• **INSTRUCTIONS TO FOLLOW**
The lines to copy are those in the listing that hold the word "four".

━━━━━ RECORDS TO PROCESS ━━━━━

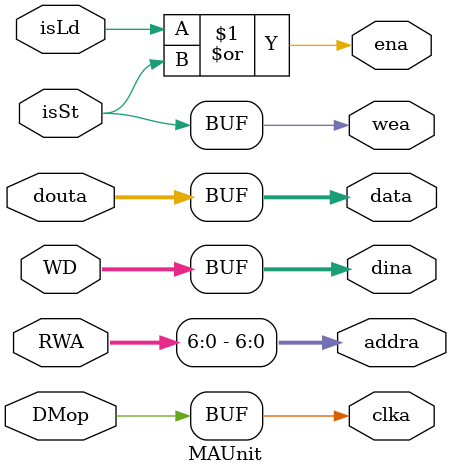
<source format=v>
`timescale 1s/1ms
module MAUnit(
            //For Module
          data, 
		  DMop, RWA, WD, isLd, isSt,
		  //For Data Memory Interface
		  clka, ena, wea, addra, dina,
		  douta
		  );
   //Module Specific
   input[31:0]  WD;
   input [31 : 0] RWA;
   input 	isLd, isSt, DMop;
   output wire  [31:0] data;
   
   //To be sent to Data Memory
   output clka, ena, wea;
   output [6 : 0] addra;
   output [31 : 0] dina;
   input [31 : 0] douta;
   
   // Data Memory Ports Assignments
   assign clka = DMop;      //Data Memory Reads or Writes on positive edge of DMop. Controlled by SyncController.
   assign ena = isLd | isSt;    //Dama Memory is to be used when the Instruction is Load or Store.
   assign wea = isSt;   //Writes to Data Memory only on Store instruction
   assign addra = RWA;  //Address to be accessed is RWA(Read/Write Address) 
   assign dina = WD;    //WD (Write Data) is the data that needs to be written into the memory in case of Store.
   assign data = douta; //Output of Memory Access Unit is the data of Data Memory when Read.

endmodule //


</source>
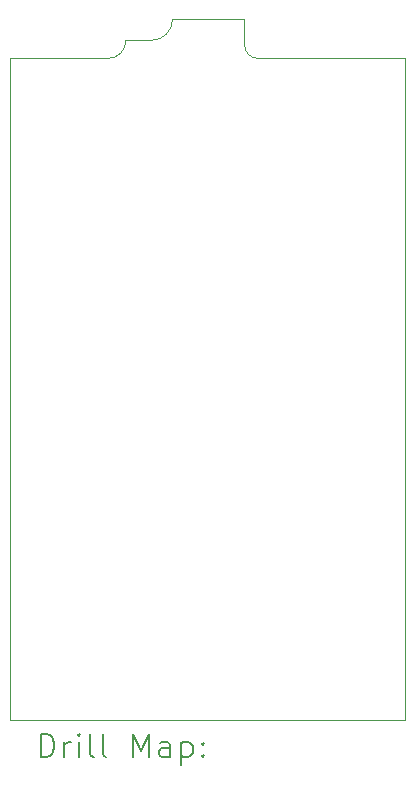
<source format=gbr>
%TF.GenerationSoftware,KiCad,Pcbnew,8.0.7+dfsg-2*%
%TF.CreationDate,2024-12-30T00:21:48+01:00*%
%TF.ProjectId,strobe-torch,7374726f-6265-42d7-946f-7263682e6b69,1.1*%
%TF.SameCoordinates,Original*%
%TF.FileFunction,Drillmap*%
%TF.FilePolarity,Positive*%
%FSLAX45Y45*%
G04 Gerber Fmt 4.5, Leading zero omitted, Abs format (unit mm)*
G04 Created by KiCad (PCBNEW 8.0.7+dfsg-2) date 2024-12-30 00:21:48*
%MOMM*%
%LPD*%
G01*
G04 APERTURE LIST*
%ADD10C,0.100000*%
%ADD11C,0.200000*%
G04 APERTURE END LIST*
D10*
X14008100Y-6946900D02*
X14224000Y-6946900D01*
X14008100Y-6946900D02*
G75*
G02*
X13855700Y-7099300I-152400J0D01*
G01*
X14401800Y-6769100D02*
G75*
G02*
X14224000Y-6946900I-177800J0D01*
G01*
X15125700Y-7099300D02*
G75*
G02*
X15011400Y-6985000I0J114300D01*
G01*
X15011400Y-6769100D02*
X15011400Y-6985000D01*
X13855700Y-7099300D02*
X13030200Y-7099300D01*
X16370300Y-7099300D02*
X15125700Y-7099300D01*
X16370300Y-12700000D02*
X16370300Y-7099300D01*
X13030200Y-7099300D02*
X13030200Y-12700000D01*
X14401800Y-6769100D02*
X15011400Y-6769100D01*
X13030200Y-12700000D02*
X16370300Y-12700000D01*
D11*
X13285977Y-13016484D02*
X13285977Y-12816484D01*
X13285977Y-12816484D02*
X13333596Y-12816484D01*
X13333596Y-12816484D02*
X13362167Y-12826008D01*
X13362167Y-12826008D02*
X13381215Y-12845055D01*
X13381215Y-12845055D02*
X13390739Y-12864103D01*
X13390739Y-12864103D02*
X13400262Y-12902198D01*
X13400262Y-12902198D02*
X13400262Y-12930769D01*
X13400262Y-12930769D02*
X13390739Y-12968865D01*
X13390739Y-12968865D02*
X13381215Y-12987912D01*
X13381215Y-12987912D02*
X13362167Y-13006960D01*
X13362167Y-13006960D02*
X13333596Y-13016484D01*
X13333596Y-13016484D02*
X13285977Y-13016484D01*
X13485977Y-13016484D02*
X13485977Y-12883150D01*
X13485977Y-12921246D02*
X13495501Y-12902198D01*
X13495501Y-12902198D02*
X13505024Y-12892674D01*
X13505024Y-12892674D02*
X13524072Y-12883150D01*
X13524072Y-12883150D02*
X13543120Y-12883150D01*
X13609786Y-13016484D02*
X13609786Y-12883150D01*
X13609786Y-12816484D02*
X13600262Y-12826008D01*
X13600262Y-12826008D02*
X13609786Y-12835531D01*
X13609786Y-12835531D02*
X13619310Y-12826008D01*
X13619310Y-12826008D02*
X13609786Y-12816484D01*
X13609786Y-12816484D02*
X13609786Y-12835531D01*
X13733596Y-13016484D02*
X13714548Y-13006960D01*
X13714548Y-13006960D02*
X13705024Y-12987912D01*
X13705024Y-12987912D02*
X13705024Y-12816484D01*
X13838358Y-13016484D02*
X13819310Y-13006960D01*
X13819310Y-13006960D02*
X13809786Y-12987912D01*
X13809786Y-12987912D02*
X13809786Y-12816484D01*
X14066929Y-13016484D02*
X14066929Y-12816484D01*
X14066929Y-12816484D02*
X14133596Y-12959341D01*
X14133596Y-12959341D02*
X14200262Y-12816484D01*
X14200262Y-12816484D02*
X14200262Y-13016484D01*
X14381215Y-13016484D02*
X14381215Y-12911722D01*
X14381215Y-12911722D02*
X14371691Y-12892674D01*
X14371691Y-12892674D02*
X14352643Y-12883150D01*
X14352643Y-12883150D02*
X14314548Y-12883150D01*
X14314548Y-12883150D02*
X14295501Y-12892674D01*
X14381215Y-13006960D02*
X14362167Y-13016484D01*
X14362167Y-13016484D02*
X14314548Y-13016484D01*
X14314548Y-13016484D02*
X14295501Y-13006960D01*
X14295501Y-13006960D02*
X14285977Y-12987912D01*
X14285977Y-12987912D02*
X14285977Y-12968865D01*
X14285977Y-12968865D02*
X14295501Y-12949817D01*
X14295501Y-12949817D02*
X14314548Y-12940293D01*
X14314548Y-12940293D02*
X14362167Y-12940293D01*
X14362167Y-12940293D02*
X14381215Y-12930769D01*
X14476453Y-12883150D02*
X14476453Y-13083150D01*
X14476453Y-12892674D02*
X14495501Y-12883150D01*
X14495501Y-12883150D02*
X14533596Y-12883150D01*
X14533596Y-12883150D02*
X14552643Y-12892674D01*
X14552643Y-12892674D02*
X14562167Y-12902198D01*
X14562167Y-12902198D02*
X14571691Y-12921246D01*
X14571691Y-12921246D02*
X14571691Y-12978388D01*
X14571691Y-12978388D02*
X14562167Y-12997436D01*
X14562167Y-12997436D02*
X14552643Y-13006960D01*
X14552643Y-13006960D02*
X14533596Y-13016484D01*
X14533596Y-13016484D02*
X14495501Y-13016484D01*
X14495501Y-13016484D02*
X14476453Y-13006960D01*
X14657405Y-12997436D02*
X14666929Y-13006960D01*
X14666929Y-13006960D02*
X14657405Y-13016484D01*
X14657405Y-13016484D02*
X14647882Y-13006960D01*
X14647882Y-13006960D02*
X14657405Y-12997436D01*
X14657405Y-12997436D02*
X14657405Y-13016484D01*
X14657405Y-12892674D02*
X14666929Y-12902198D01*
X14666929Y-12902198D02*
X14657405Y-12911722D01*
X14657405Y-12911722D02*
X14647882Y-12902198D01*
X14647882Y-12902198D02*
X14657405Y-12892674D01*
X14657405Y-12892674D02*
X14657405Y-12911722D01*
M02*

</source>
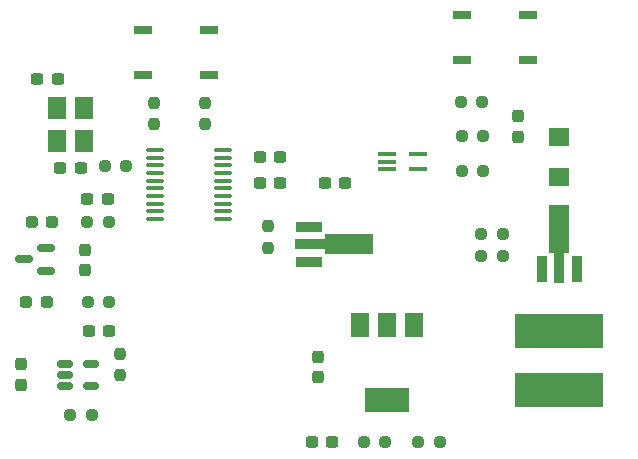
<source format=gtp>
G04 #@! TF.GenerationSoftware,KiCad,Pcbnew,6.0.11+dfsg-1*
G04 #@! TF.CreationDate,2024-04-10T09:55:10+02:00*
G04 #@! TF.ProjectId,Nehari_Chauveliere_kicad_TMS,4e656861-7269-45f4-9368-617576656c69,rev?*
G04 #@! TF.SameCoordinates,Original*
G04 #@! TF.FileFunction,Paste,Top*
G04 #@! TF.FilePolarity,Positive*
%FSLAX46Y46*%
G04 Gerber Fmt 4.6, Leading zero omitted, Abs format (unit mm)*
G04 Created by KiCad (PCBNEW 6.0.11+dfsg-1) date 2024-04-10 09:55:10*
%MOMM*%
%LPD*%
G01*
G04 APERTURE LIST*
G04 Aperture macros list*
%AMRoundRect*
0 Rectangle with rounded corners*
0 $1 Rounding radius*
0 $2 $3 $4 $5 $6 $7 $8 $9 X,Y pos of 4 corners*
0 Add a 4 corners polygon primitive as box body*
4,1,4,$2,$3,$4,$5,$6,$7,$8,$9,$2,$3,0*
0 Add four circle primitives for the rounded corners*
1,1,$1+$1,$2,$3*
1,1,$1+$1,$4,$5*
1,1,$1+$1,$6,$7*
1,1,$1+$1,$8,$9*
0 Add four rect primitives between the rounded corners*
20,1,$1+$1,$2,$3,$4,$5,0*
20,1,$1+$1,$4,$5,$6,$7,0*
20,1,$1+$1,$6,$7,$8,$9,0*
20,1,$1+$1,$8,$9,$2,$3,0*%
%AMFreePoly0*
4,1,9,5.362500,-0.866500,1.237500,-0.866500,1.237500,-0.450000,-1.237500,-0.450000,-1.237500,0.450000,1.237500,0.450000,1.237500,0.866500,5.362500,0.866500,5.362500,-0.866500,5.362500,-0.866500,$1*%
G04 Aperture macros list end*
%ADD10RoundRect,0.237500X-0.237500X0.300000X-0.237500X-0.300000X0.237500X-0.300000X0.237500X0.300000X0*%
%ADD11RoundRect,0.237500X0.250000X0.237500X-0.250000X0.237500X-0.250000X-0.237500X0.250000X-0.237500X0*%
%ADD12RoundRect,0.237500X0.300000X0.237500X-0.300000X0.237500X-0.300000X-0.237500X0.300000X-0.237500X0*%
%ADD13R,1.524000X0.762000*%
%ADD14R,1.500000X2.000000*%
%ADD15R,3.800000X2.000000*%
%ADD16RoundRect,0.237500X-0.250000X-0.237500X0.250000X-0.237500X0.250000X0.237500X-0.250000X0.237500X0*%
%ADD17R,7.500000X3.000000*%
%ADD18RoundRect,0.237500X0.237500X-0.250000X0.237500X0.250000X-0.237500X0.250000X-0.237500X-0.250000X0*%
%ADD19R,1.500000X1.950000*%
%ADD20R,0.900000X2.300000*%
%ADD21FreePoly0,90.000000*%
%ADD22RoundRect,0.237500X-0.300000X-0.237500X0.300000X-0.237500X0.300000X0.237500X-0.300000X0.237500X0*%
%ADD23RoundRect,0.237500X-0.237500X0.250000X-0.237500X-0.250000X0.237500X-0.250000X0.237500X0.250000X0*%
%ADD24R,1.680000X1.520000*%
%ADD25RoundRect,0.237500X-0.287500X-0.237500X0.287500X-0.237500X0.287500X0.237500X-0.287500X0.237500X0*%
%ADD26RoundRect,0.150000X-0.512500X-0.150000X0.512500X-0.150000X0.512500X0.150000X-0.512500X0.150000X0*%
%ADD27RoundRect,0.100000X-0.637500X-0.100000X0.637500X-0.100000X0.637500X0.100000X-0.637500X0.100000X0*%
%ADD28RoundRect,0.150000X0.587500X0.150000X-0.587500X0.150000X-0.587500X-0.150000X0.587500X-0.150000X0*%
%ADD29R,2.300000X0.900000*%
%ADD30FreePoly0,0.000000*%
%ADD31R,1.500000X0.400000*%
%ADD32RoundRect,0.237500X0.237500X-0.300000X0.237500X0.300000X-0.237500X0.300000X-0.237500X-0.300000X0*%
G04 APERTURE END LIST*
D10*
X151257000Y-86794000D03*
X151257000Y-88519000D03*
D11*
X154709500Y-79756000D03*
X152884500Y-79756000D03*
D12*
X167767000Y-81153000D03*
X166042000Y-81153000D03*
D13*
X161696400Y-71983600D03*
X156108400Y-71983600D03*
X161696400Y-68173600D03*
X156108400Y-68173600D03*
D14*
X179084000Y-93218000D03*
D15*
X176784000Y-99518000D03*
D14*
X176784000Y-93218000D03*
X174484000Y-93218000D03*
D10*
X170942000Y-95885000D03*
X170942000Y-97610000D03*
D16*
X183134000Y-77216000D03*
X184959000Y-77216000D03*
D17*
X191389000Y-93726000D03*
X191389000Y-98726000D03*
D18*
X161417000Y-76200000D03*
X161417000Y-74375000D03*
D11*
X186610000Y-85471000D03*
X184785000Y-85471000D03*
D12*
X153289000Y-93726000D03*
X151564000Y-93726000D03*
D19*
X148810500Y-74775000D03*
X148810500Y-77625000D03*
X151110500Y-77625000D03*
X151110500Y-74775000D03*
D20*
X189889000Y-88479500D03*
D21*
X191389000Y-88392000D03*
D20*
X192889000Y-88479500D03*
D22*
X147193000Y-72390000D03*
X148918000Y-72390000D03*
D23*
X166751000Y-84836000D03*
X166751000Y-86661000D03*
D22*
X149124500Y-79883000D03*
X150849500Y-79883000D03*
D11*
X151797500Y-100838000D03*
X149972500Y-100838000D03*
D24*
X191389000Y-77245000D03*
X191389000Y-80645000D03*
D16*
X174805500Y-103124000D03*
X176630500Y-103124000D03*
D13*
X188722000Y-70739000D03*
X183134000Y-70739000D03*
X188722000Y-66929000D03*
X183134000Y-66929000D03*
D12*
X167767000Y-78994000D03*
X166042000Y-78994000D03*
X153135500Y-82550000D03*
X151410500Y-82550000D03*
D16*
X184785000Y-87376000D03*
X186610000Y-87376000D03*
D25*
X146265018Y-91240060D03*
X148015018Y-91240060D03*
D12*
X172159000Y-103124000D03*
X170434000Y-103124000D03*
D11*
X153225421Y-84438869D03*
X151400421Y-84438869D03*
D23*
X154178000Y-95613000D03*
X154178000Y-97438000D03*
D26*
X149490000Y-96459000D03*
X149490000Y-97409000D03*
X149490000Y-98359000D03*
X151765000Y-98359000D03*
X151765000Y-96459000D03*
D27*
X157157500Y-78355000D03*
X157157500Y-79005000D03*
X157157500Y-79655000D03*
X157157500Y-80305000D03*
X157157500Y-80955000D03*
X157157500Y-81605000D03*
X157157500Y-82255000D03*
X157157500Y-82905000D03*
X157157500Y-83555000D03*
X157157500Y-84205000D03*
X162882500Y-84205000D03*
X162882500Y-83555000D03*
X162882500Y-82905000D03*
X162882500Y-82255000D03*
X162882500Y-81605000D03*
X162882500Y-80955000D03*
X162882500Y-80305000D03*
X162882500Y-79655000D03*
X162882500Y-79005000D03*
X162882500Y-78355000D03*
D22*
X171503000Y-81153000D03*
X173228000Y-81153000D03*
D28*
X147925000Y-88580000D03*
X147925000Y-86680000D03*
X146050000Y-87630000D03*
D16*
X183134000Y-80137000D03*
X184959000Y-80137000D03*
D11*
X183050500Y-74295000D03*
X184875500Y-74295000D03*
D25*
X146713000Y-84455000D03*
X148463000Y-84455000D03*
D18*
X157099000Y-76200000D03*
X157099000Y-74375000D03*
D29*
X170189000Y-84860000D03*
D30*
X170276500Y-86360000D03*
D29*
X170189000Y-87860000D03*
D10*
X145796000Y-96520000D03*
X145796000Y-98245000D03*
D11*
X153289000Y-91252000D03*
X151464000Y-91252000D03*
D31*
X176784000Y-78710000D03*
X176784000Y-79360000D03*
X176784000Y-80010000D03*
X179444000Y-80010000D03*
X179444000Y-78710000D03*
D16*
X179424500Y-103124000D03*
X181249500Y-103124000D03*
D32*
X187849892Y-75515361D03*
X187849892Y-77240361D03*
M02*

</source>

━━━━━

• **RESPONSE**
0 Add four circle primitives for the rounded corners*
0 Add four rect primitives between the rounded corners*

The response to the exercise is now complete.